Damini Grover

Book Cover - Time To Come Home

Journeying towards self-discovery, self love

Rajkumari Sharma Tankha

Self-love. What exactly is it? Isn’t self-love being selfish? How can self-love lead to greater fulfilment and a happy you and your surroundings?

Well, if you are grappling with all these questions and not getting satisfactory answers from your friends on the spiritual path, then Time To Come Home is for you. Written by Damini Grover, the book by Hay House Publishing, seems one of the finest and easiest work to understand self-love, which Grover has explained with real life examples and anecdotes, in lucid English. She has included many of her conversations with her clients/ patients seeking therapy (she is a practicing psychologist and life coach), which helps one understand the mindset and the concept easily.  The fact that most of the issues around lack of self-love are universal and not person-specific is hugely comforting as it reinforces the fact that we are all living a similar life, facing similar challenges.

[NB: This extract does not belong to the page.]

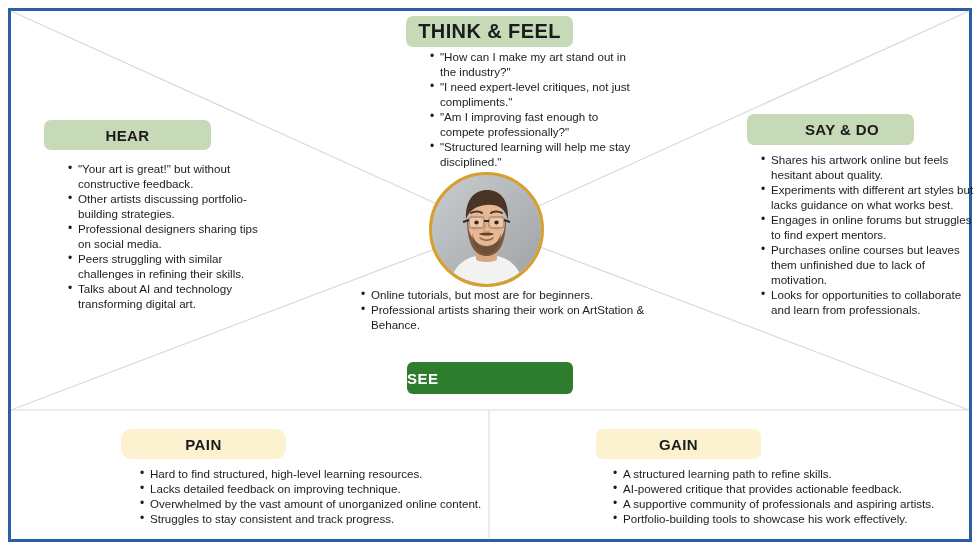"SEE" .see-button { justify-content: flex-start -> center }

The book not only talks about self-love in detail but also guides one on how to develop the love for self, with practical tips and techniques.

But before self-love comes self-forgiveness. And the book talks about the importance of forgiving self with much compassion. Each of us commit some wrong acts inadvertently, almost on a daily basis. Sometimes, we aren’t even aware of our acts, but these very seemingly harmless acts accumulate to hit back in the form of some greater mishap. And that’s the time when a person knows not what to do. One indulges in self-pity or regret; get angry at self and feel guilty about it. That’s is the time when one must forgive self. Forgiving self is the toughest task, next only to self-love. But, the fact is, without self-forgiveness, self-love cannot come.

Time to Come Home is not only about self-love, it surely has a lot more to offer its reader. It tells us that in trying times we are living wherein success means external validation, it is the internal acceptance that helps one lead a truly successful life. For, success is not having a hi-paying job but the enjoyment that satiates the soul from doing the job we are into.

What’s interesting as also gratifying is the fact that the author has shared an ample number of her own personal stories before giving any advice. And this is what makes a reader feel that she is one of us, not some elevated, hi-fi self-actualised guru who is above all worldly miseries. For, a concept can be understood easily when it comes from one of our won tribe! Isn’t it?

Come Back to Home as the title suggest, tells us that all growth begins with self. Home is self, the jeevatman, that one must connect to if one wants to achieve something outwardly. Come back to inner self, calm your inner-self, make it happy and contended, heal your heart and tend to your wounds, build your self-esteem before you think of achieving anything worldly.

The book is an easy read. Doesn’t have any difficult words or terms, the author has not talked in air nor has she assumed a high and mighty position and dictated things to readers taking them to be some lowly beings! There are no abstract concepts, no affirmations.

And the icing on the cake? Written exercises, that help readers recollect their thoughts, revaluate their approach as also provide answers as to what they can do to improve those aspects. These exercises are a great way to understand one’s own mind, and make a clear-cut path for self to walk upon to achieve peace and joy.

A must read for everyone.

 

A few nuggets from the book

  1. To love someone or something is to treat them with warmth, understanding, acceptance, care, and concern for their well-being.
  2. Self-love is a transformative mindset. Without embracing this mindset, we remain tethered to a life of disconnection. It becomes a superficial existence, where we seek love solely from external sources.
  3. Self-awareness is not just the knowledge of your food choices, fashion preferences, or colour preferences. It involves understanding and being conscious of how your experiences have shaped you into a unique individual.
  4. In the absence of this capacity to recognise and cherish your worth, you will incessantly pursue validation, approval, and appreciation from others, which can be detrimental in the long run.